**REQUIRED TASKS:**
a) According to the Manilla Road reviews, in what year was the band formed?
b) Carry on the Manilla Road reviews, picking up immediately after their final sentence.

Agalsed, November 8th, 2019

Context is a funny thing. I don’t know how I would have felt about Manilla Road’s (henceforth known as MR) debut album, Invasion, in 1980 when it was released. MR has always struck me as a singular band, and in 1980, I imagine they struck listeners in a similar way. However, given the context of the rest of the band’s formidable discography, it is hard for me to hear some of the merits I undoubtedly would have heard back in the day because MR did so much of what they do on Invasion much better on later albums.

Invasion sounds a bit like a band who has big things in mind but isn’t quite sure how to achieve them. The music here is a far cry from the MR that the world would come to know once they started releasing classic albums in their classic sound. While MR’s production has always been gritty, I’d describe this album as more amateurish, with weirdly shifting volume levels and too much separation among the instruments. Mark’s vocals are also a little samey here as he worked out how to fit his unique voice into the band. They also randomly burst your eardrums as they become louder and quieter. The guys went a little overboard on the atmospherics here, often having what feel like interminable stretches of bleeps and bloops as intros or outros of songs that are totally unnecessary. I appreciate some atmosphere, but only when it serves a purpose, and the atmospheric touches feel very perfunctory here. The riffs trend more toward standard heavy metal, though even on this early album they are uniquely Shelton-esque—they’re just not as good as the stuff he came up with later by a long-shot. He was clearly a creative guitarist right from the beginning, he just hadn’t funneled his creativity into very impactful (read: good) riffs yet.

While I would argue nothing on this album is actually essential, there are a couple of fun moments, including the straight ahead rager, “Street Jammer” (Later covered—and done better—by Slough Feg), the yearning “Centurian War Games,” and certain parts of the lengthy “The Empire” that seem to predict the direction MR would go on the classic Mark of the Beast. Overall, is this an essential MR release? In terms of quality, absolutely not. As a historical document of a band who would go on to be added to the heavy metal pantheon? Definitely. If you’re curious where MR came from before they were deified, here is the beginning of their creation story.

Shelton's first steps - 68%

Jophelerx, November 14th, 2014

Manilla Road have been a force to be reckoned with for over three decades; one of the great titans of heavy metal, they're older than most of the currently active bands, having formed way back in 1977. In terms of consistency, they're second to none, with the only remote competition that comes to mind being Japan's Ningen-Isu. Even their "worst" album, Atlantis Rising, has a decent number of solid tracks and certainly isn't a complete waste of time. That brings us way back to their 1980 full-length debut, Invasion - rough, unpolished, half-formed, perhaps worse than Atlantis Rising and even Shelton's side project, The Circus Maximus, yet still we can find merit here. This is hardly the Manilla Road we all know and love - far from it - and yet it's still interesting, revealing, and sometimes even enjoyable.

**SOURCE EXCERPT:**

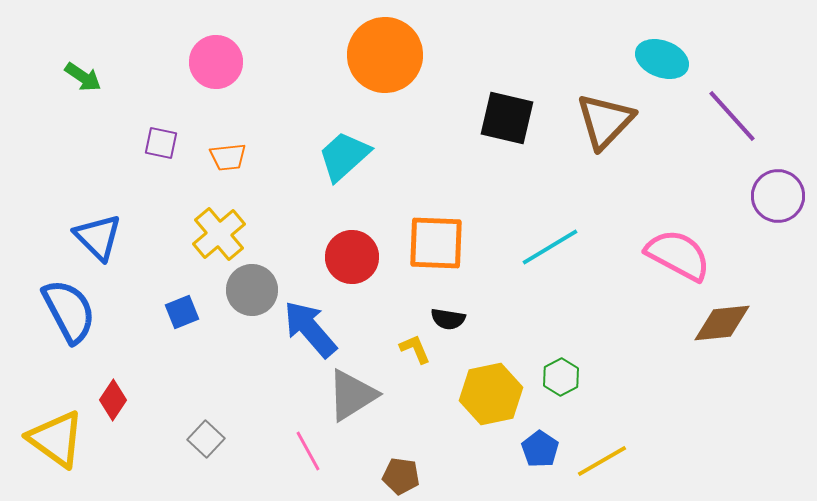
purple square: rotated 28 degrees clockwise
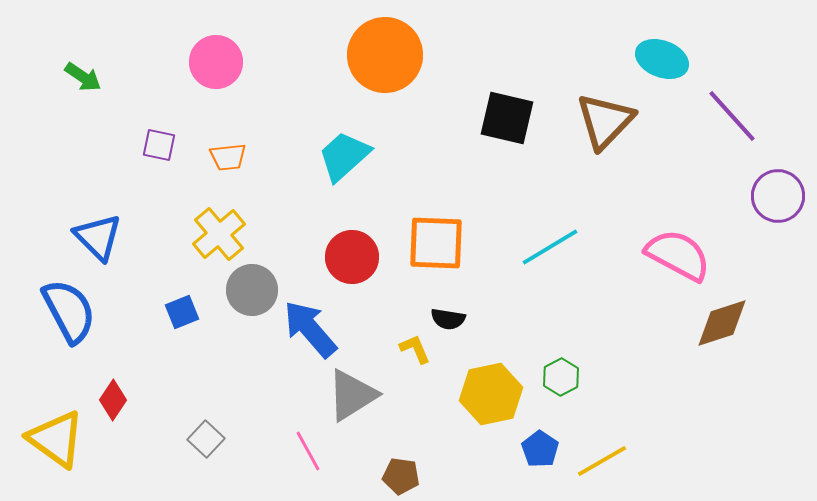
purple square: moved 2 px left, 2 px down
brown diamond: rotated 12 degrees counterclockwise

**ANSWERS FOR THE TASKS:**
a) 1977

b)
For a first effort, this certainly isn't anything terrible, although to see the progress they'd make even a year later with their long unreleased follow-up Mark of the Beast is astounding. They made some mistakes here, but they learned from them incredibly quickly, evolving into the monstrous, unique and mature Crystal Logic within only 3 years. So what is Invasion like itself? Is it as juvenile and sloppy as I've made it out to be? Well, yes and no. It's uneven, simple, and about as unsubtle as Manilla Road have ever been, but it certainly has its shining moments that are brimming with catchiness and charm despite the flaws. "The Dream Goes On" and "Cat and Mouse" start the album off on a strong point, with primitive hard rock riffing and a gruff, amateuristic performance from Shelton, but the songwriting is solid. With sweet riffs, manic energy and occasional periods of epicness, the first two tracks here manage to capture a small portion of the band's later magic while still maintaining a bumpy rock exterior.

If the whole album were of this quality, I certainly wouldn't call it the band's worst, and might even praise its virtues as another side of the band, yet another incarnation in the band's long and fruitful history, but sadly it's at this point that the quality starts to drop off. "Far Side of the Sun" has a forgettable intro that drones on for nearly 3 minutes, then goes into a fairly banal rocker that, while mildly enjoyable, is as forgettable as the intro and doesn't have much substance. "Street Jammer" is similarly banal, though thankfully not as painfully long. Admittedly the solo is pretty decent, but that's the only redeeming part of the song. "Centurian War Games" is the album's sole ballad, and starts off with a rather nice, mellow acoustic guitar riff, but Shelton's delivery and vocal lines are pretty limp, and ultimately the song fails to do very much at all.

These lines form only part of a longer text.